/---
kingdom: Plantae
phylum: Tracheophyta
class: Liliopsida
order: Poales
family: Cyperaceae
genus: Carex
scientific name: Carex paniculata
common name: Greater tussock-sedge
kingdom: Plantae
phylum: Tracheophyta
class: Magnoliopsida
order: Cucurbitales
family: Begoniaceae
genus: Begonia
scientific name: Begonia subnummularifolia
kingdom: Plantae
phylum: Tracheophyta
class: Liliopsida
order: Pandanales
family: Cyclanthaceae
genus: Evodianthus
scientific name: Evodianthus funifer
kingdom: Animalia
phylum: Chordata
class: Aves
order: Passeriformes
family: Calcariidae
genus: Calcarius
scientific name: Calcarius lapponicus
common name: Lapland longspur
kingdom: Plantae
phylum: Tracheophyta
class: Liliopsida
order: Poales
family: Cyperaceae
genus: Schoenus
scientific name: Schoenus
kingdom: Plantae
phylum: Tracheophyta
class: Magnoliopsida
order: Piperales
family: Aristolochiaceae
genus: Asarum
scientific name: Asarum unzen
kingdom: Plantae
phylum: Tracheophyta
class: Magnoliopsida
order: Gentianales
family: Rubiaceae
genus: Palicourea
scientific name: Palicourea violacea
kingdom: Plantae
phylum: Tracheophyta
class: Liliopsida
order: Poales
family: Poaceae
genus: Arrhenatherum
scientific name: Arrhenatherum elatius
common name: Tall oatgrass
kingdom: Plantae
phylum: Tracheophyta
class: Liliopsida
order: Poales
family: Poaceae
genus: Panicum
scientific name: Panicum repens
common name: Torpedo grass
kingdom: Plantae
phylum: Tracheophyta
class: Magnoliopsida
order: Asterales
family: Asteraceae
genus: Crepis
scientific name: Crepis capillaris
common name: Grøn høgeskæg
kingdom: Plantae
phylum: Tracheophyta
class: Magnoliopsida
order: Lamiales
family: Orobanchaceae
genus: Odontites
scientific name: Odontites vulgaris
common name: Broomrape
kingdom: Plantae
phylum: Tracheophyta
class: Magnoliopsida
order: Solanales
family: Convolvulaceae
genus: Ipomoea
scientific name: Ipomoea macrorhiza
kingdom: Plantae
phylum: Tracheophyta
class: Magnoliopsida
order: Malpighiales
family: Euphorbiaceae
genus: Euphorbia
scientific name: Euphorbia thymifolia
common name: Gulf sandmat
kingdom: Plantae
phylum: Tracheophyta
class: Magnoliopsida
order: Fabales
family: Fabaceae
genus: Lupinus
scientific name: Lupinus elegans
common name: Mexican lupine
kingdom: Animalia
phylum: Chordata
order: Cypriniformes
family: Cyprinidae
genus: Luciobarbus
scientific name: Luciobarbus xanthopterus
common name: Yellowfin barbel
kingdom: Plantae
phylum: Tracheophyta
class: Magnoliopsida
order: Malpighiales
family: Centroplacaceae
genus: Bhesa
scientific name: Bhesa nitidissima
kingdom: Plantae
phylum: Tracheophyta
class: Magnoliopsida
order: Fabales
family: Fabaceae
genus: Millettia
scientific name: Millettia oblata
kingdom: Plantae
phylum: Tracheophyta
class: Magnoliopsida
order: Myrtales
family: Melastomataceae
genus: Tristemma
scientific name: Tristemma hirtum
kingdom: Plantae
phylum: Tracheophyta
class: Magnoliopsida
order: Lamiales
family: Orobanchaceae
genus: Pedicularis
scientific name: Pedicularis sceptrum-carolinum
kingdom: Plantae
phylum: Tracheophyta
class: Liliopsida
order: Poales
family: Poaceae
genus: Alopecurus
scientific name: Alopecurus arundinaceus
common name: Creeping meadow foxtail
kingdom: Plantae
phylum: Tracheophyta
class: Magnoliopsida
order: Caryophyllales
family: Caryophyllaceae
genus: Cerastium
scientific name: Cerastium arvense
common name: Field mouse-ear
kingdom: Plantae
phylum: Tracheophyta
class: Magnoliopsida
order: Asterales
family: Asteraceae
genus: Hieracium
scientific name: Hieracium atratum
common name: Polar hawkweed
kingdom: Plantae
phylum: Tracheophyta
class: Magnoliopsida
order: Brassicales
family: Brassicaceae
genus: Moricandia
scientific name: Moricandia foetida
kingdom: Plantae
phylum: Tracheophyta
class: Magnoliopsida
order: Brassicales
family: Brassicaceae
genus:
\---
__What to work on__. Please reproduce every line of the entries above, from kingdom through common name, without changing any word, capital letter or punctuation mark.

__Correct output__.
kingdom: Plantae
phylum: Tracheophyta
class: Liliopsida
order: Poales
family: Cyperaceae
genus: Carex
scientific name: Carex paniculata
common name: Greater tussock-sedge
kingdom: Plantae
phylum: Tracheophyta
class: Magnoliopsida
order: Cucurbitales
family: Begoniaceae
genus: Begonia
scientific name: Begonia subnummularifolia
kingdom: Plantae
phylum: Tracheophyta
class: Liliopsida
order: Pandanales
family: Cyclanthaceae
genus: Evodianthus
scientific name: Evodianthus funifer
kingdom: Animalia
phylum: Chordata
class: Aves
order: Passeriformes
family: Calcariidae
genus: Calcarius
scientific name: Calcarius lapponicus
common name: Lapland longspur
kingdom: Plantae
phylum: Tracheophyta
class: Liliopsida
order: Poales
family: Cyperaceae
genus: Schoenus
scientific name: Schoenus
kingdom: Plantae
phylum: Tracheophyta
class: Magnoliopsida
order: Piperales
family: Aristolochiaceae
genus: Asarum
scientific name: Asarum unzen
kingdom: Plantae
phylum: Tracheophyta
class: Magnoliopsida
order: Gentianales
family: Rubiaceae
genus: Palicourea
scientific name: Palicourea violacea
kingdom: Plantae
phylum: Tracheophyta
class: Liliopsida
order: Poales
family: Poaceae
genus: Arrhenatherum
scientific name: Arrhenatherum elatius
common name: Tall oatgrass
kingdom: Plantae
phylum: Tracheophyta
class: Liliopsida
order: Poales
family: Poaceae
genus: Panicum
scientific name: Panicum repens
common name: Torpedo grass
kingdom: Plantae
phylum: Tracheophyta
class: Magnoliopsida
order: Asterales
family: Asteraceae
genus: Crepis
scientific name: Crepis capillaris
common name: Grøn høgeskæg
kingdom: Plantae
phylum: Tracheophyta
class: Magnoliopsida
order: Lamiales
family: Orobanchaceae
genus: Odontites
scientific name: Odontites vulgaris
common name: Broomrape
kingdom: Plantae
phylum: Tracheophyta
class: Magnoliopsida
order: Solanales
family: Convolvulaceae
genus: Ipomoea
scientific name: Ipomoea macrorhiza
kingdom: Plantae
phylum: Tracheophyta
class: Magnoliopsida
order: Malpighiales
family: Euphorbiaceae
genus: Euphorbia
scientific name: Euphorbia thymifolia
common name: Gulf sandmat
kingdom: Plantae
phylum: Tracheophyta
class: Magnoliopsida
order: Fabales
family: Fabaceae
genus: Lupinus
scientific name: Lupinus elegans
common name: Mexican lupine
kingdom: Animalia
phylum: Chordata
order: Cypriniformes
family: Cyprinidae
genus: Luciobarbus
scientific name: Luciobarbus xanthopterus
common name: Yellowfin barbel
kingdom: Plantae
phylum: Tracheophyta
class: Magnoliopsida
order: Malpighiales
family: Centroplacaceae
genus: Bhesa
scientific name: Bhesa nitidissima
kingdom: Plantae
phylum: Tracheophyta
class: Magnoliopsida
order: Fabales
family: Fabaceae
genus: Millettia
scientific name: Millettia oblata
kingdom: Plantae
phylum: Tracheophyta
class: Magnoliopsida
order: Myrtales
family: Melastomataceae
genus: Tristemma
scientific name: Tristemma hirtum
kingdom: Plantae
phylum: Tracheophyta
class: Magnoliopsida
order: Lamiales
family: Orobanchaceae
genus: Pedicularis
scientific name: Pedicularis sceptrum-carolinum
kingdom: Plantae
phylum: Tracheophyta
class: Liliopsida
order: Poales
family: Poaceae
genus: Alopecurus
scientific name: Alopecurus arundinaceus
common name: Creeping meadow foxtail
kingdom: Plantae
phylum: Tracheophyta
class: Magnoliopsida
order: Caryophyllales
family: Caryophyllaceae
genus: Cerastium
scientific name: Cerastium arvense
common name: Field mouse-ear
kingdom: Plantae
phylum: Tracheophyta
class: Magnoliopsida
order: Asterales
family: Asteraceae
genus: Hieracium
scientific name: Hieracium atratum
common name: Polar hawkweed
kingdom: Plantae
phylum: Tracheophyta
class: Magnoliopsida
order: Brassicales
family: Brassicaceae
genus: Moricandia
scientific name: Moricandia foetida
kingdom: Plantae
phylum: Tracheophyta
class: Magnoliopsida
order: Brassicales
family: Brassicaceae
genus:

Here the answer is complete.